El presidente de la Cámara Inmobiliaria de Venezuela (CIV) , Pablo González, advirtió la necesidad de reestructurar el marco jurídico que rige el sector para hacer frente a la contracción del inventario habitacional y al incremento de la demanda tras los terremotos del 24 de junio.
Durante una entrevista en el programa “Dos más Dos”, de Unión Radio, González señaló que la atención de la emergencia requiere de las reformas inmediatas a la Ley de Arrendamiento de Vivienda y a la Ley contra la Estafa Inmobiliaria para incentivar la construcción de nuevos desarrollos y aumentar los inmuebles en alquiler.
González agregó que la modificación de la legislación debe sustentarse en tres pilares fundamentales: el equilibrio de deberes y derechos entre las partes, la libertad contractual con procesos ágiles de restitución del inmueble y la posibilidad de indexar los cánones o pactarlos en moneda dura, al referirse al dólar..

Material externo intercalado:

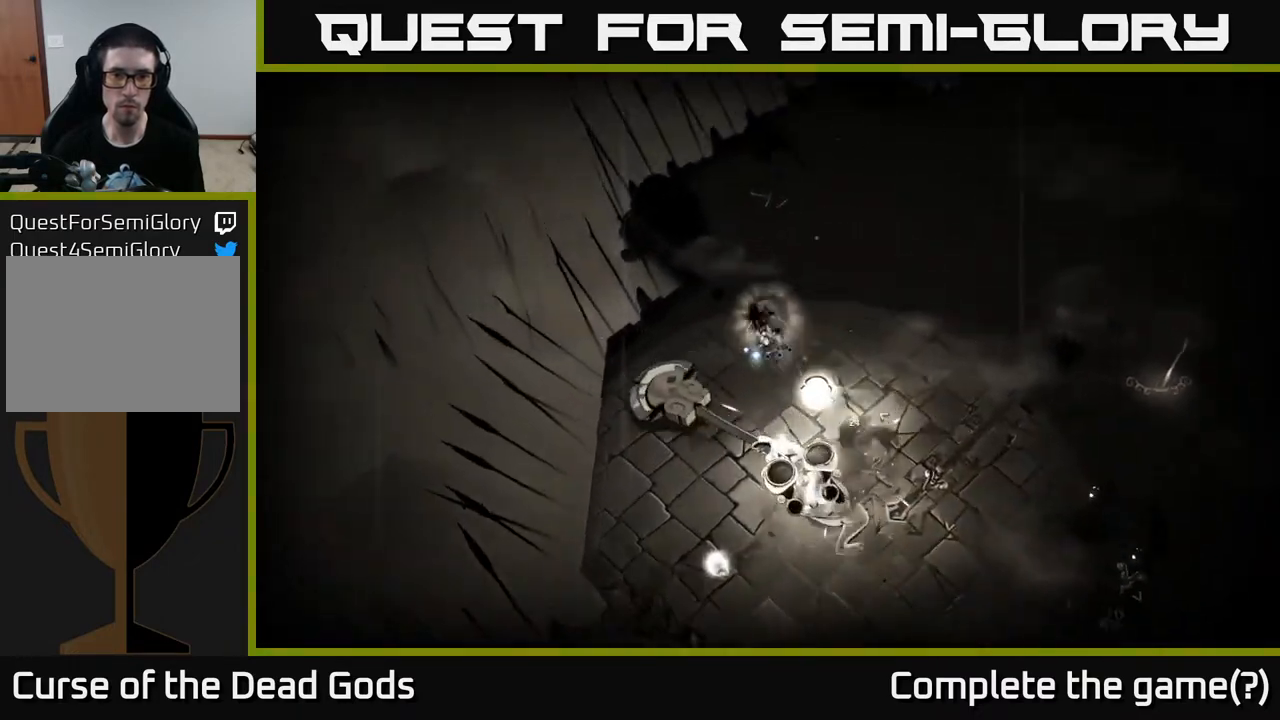
{"buttons": [], "left_stick": "up", "right_stick": "center", "events": [[283, "left_stick", "up"]]}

A su juicio, la flexibilización de estas condiciones permitiría dinamizar el mercado de alquileres como respuesta inmediata ante la ausencia de un sistema hipotecario tradicional.
“Necesitamos acelerar el cambio legislativo. Si tuviésemos un marco jurídico favorable que permita llamar a la confianza a los promotores inmobiliarios, el primer metro cuadrado de vivienda nueva en Venezuela entraría al mercado dentro de 24 meses en un escenario absolutamente positivo”, precisó el presidente de la CIV.

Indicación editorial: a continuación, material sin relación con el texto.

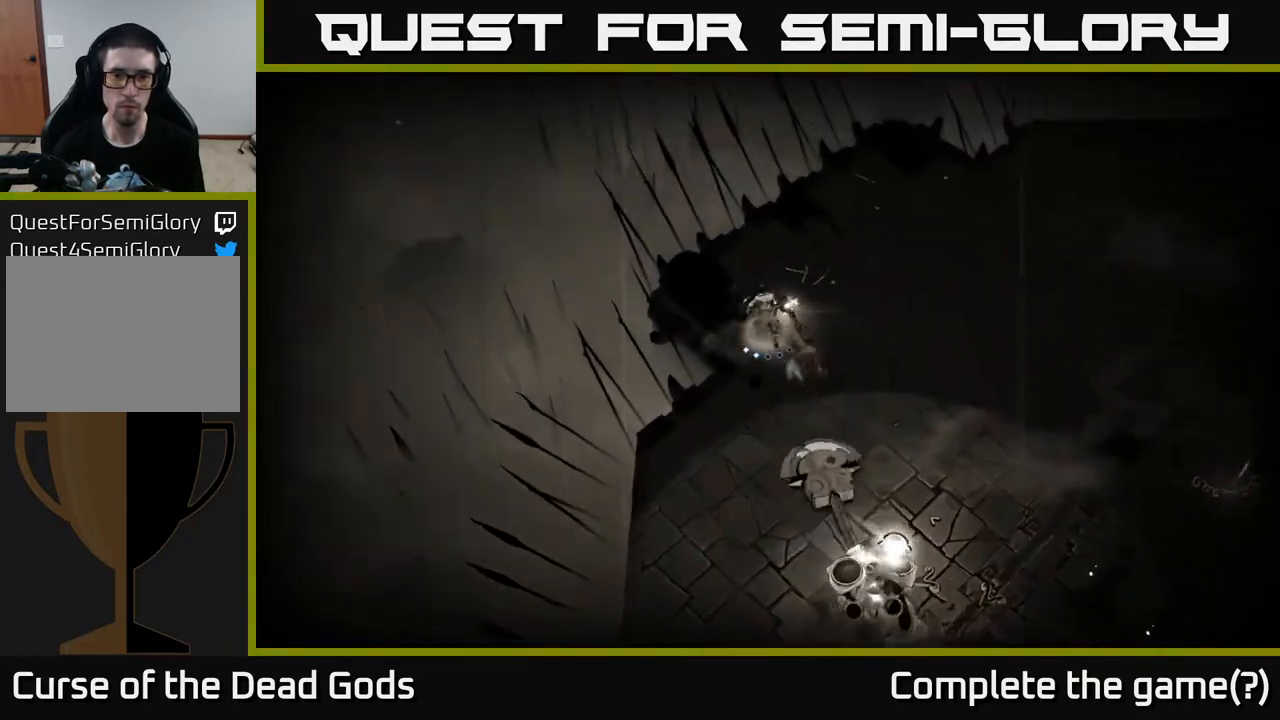
{"buttons": [], "left_stick": "down-right", "right_stick": "center", "events": [[283, "left_stick", "down-right"]]}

Financiamiento alternativo y mercado de capitales
Ante la imposibilidad de la banca comercial de otorgar créditos hipotecarios de largo plazo bajo las actuales variables macroeconómicas, González indicó que la CIV adelanta mesas de trabajo con la Bolsa de Valores de Caracas y el Programa de las Naciones Unidas para el Desarrollo (PNUD).
Explicó que el objetivo es diseñar instrumentos en el mercado de capitales que capten recursos de inversionistas para financiar a los promotores de infraestructura.
“Necesitamos generar fondos que a través de mecanismos y vehículos del mercado de capitales, que son los que garantizan la seguridad, la transparencia y la liquidez, puedan ser captados para que los promotores puedan desarrollar nuevos metros y unidades de vivienda”, destacó el vocero del gremio.
Asimismo, el dirigente gremial enfatizó que la producción de unidades habitacionales destinadas al arrendamiento representa la vía más expedita para atender las necesidades de alojamiento a corto plazo y advirtió que la demanda de inmuebles se incrementará en la medida en que se concreten los ingresos de inversión en la industria petrolera nacional.
Evaluación del programa de subsidios estatales
Con respecto a los anuncios del Ejecutivo Nacional para atender a las aproximadamente 17.000 personas ubicadas en refugios tras los terremotos, González aclaró que la medida gubernamental debe definirse técnicamente como un subsidio social a la demanda y no como un crédito bancario convencional.
En ese sentido, detalló que el esquema plantea el aporte estatal de un 80 % del valor del inmueble a través de un fondo público, mientras que el 20 % restante sería administrado mediante un fideicomiso por la banca para su cancelación a 25 años.
El presidente de la CIV puntualizó que la intermediación financiera en este mecanismo cumple una función estrictamente administrativa que busca convertir a los beneficiarios en propietarios formales y no en adjudicatarios temporales.
“Tenemos que ser responsables y no generar falsas expectativas en el mercado venezolano de que la banca tradicional está en capacidad de prestar a 15 o 20 años. La medida anunciada es un subsidio focalizado para atender a las personas que lo perdieron todo en la contingencia”, afirmó el vocero gremial.
Impacto en el mercado secundario de viviendas
Sobre el comportamiento del mercado secundario de viviendas, comprendido por el inventario disponible para compraventa o alquiler, González calificó de “temerario” ofrecer cifras definitivas sobre el volumen total de inmuebles perdidos tras el doblete sísmico, debido a que continúan las labores de levantamiento de data en las cuatro zonas de mayor afectación del país.
“No se puede hablar en este momento de cuánto es el estimado del mercado secundario, tenemos que resaltar que lo más importante es que después del 24 de junio lo que hubo fue una afectación importante en la disminución del inventario inmobiliario y que todavía no tenemos una dimensión correcta del número de viviendas que se perdieron”, puntualizó.
El representante gremial resaltó que, además del marco legal, se requieren mecanismos de financiamiento urgentes para la reparación de condominios y la atención del déficit habitacional en los estados afectados.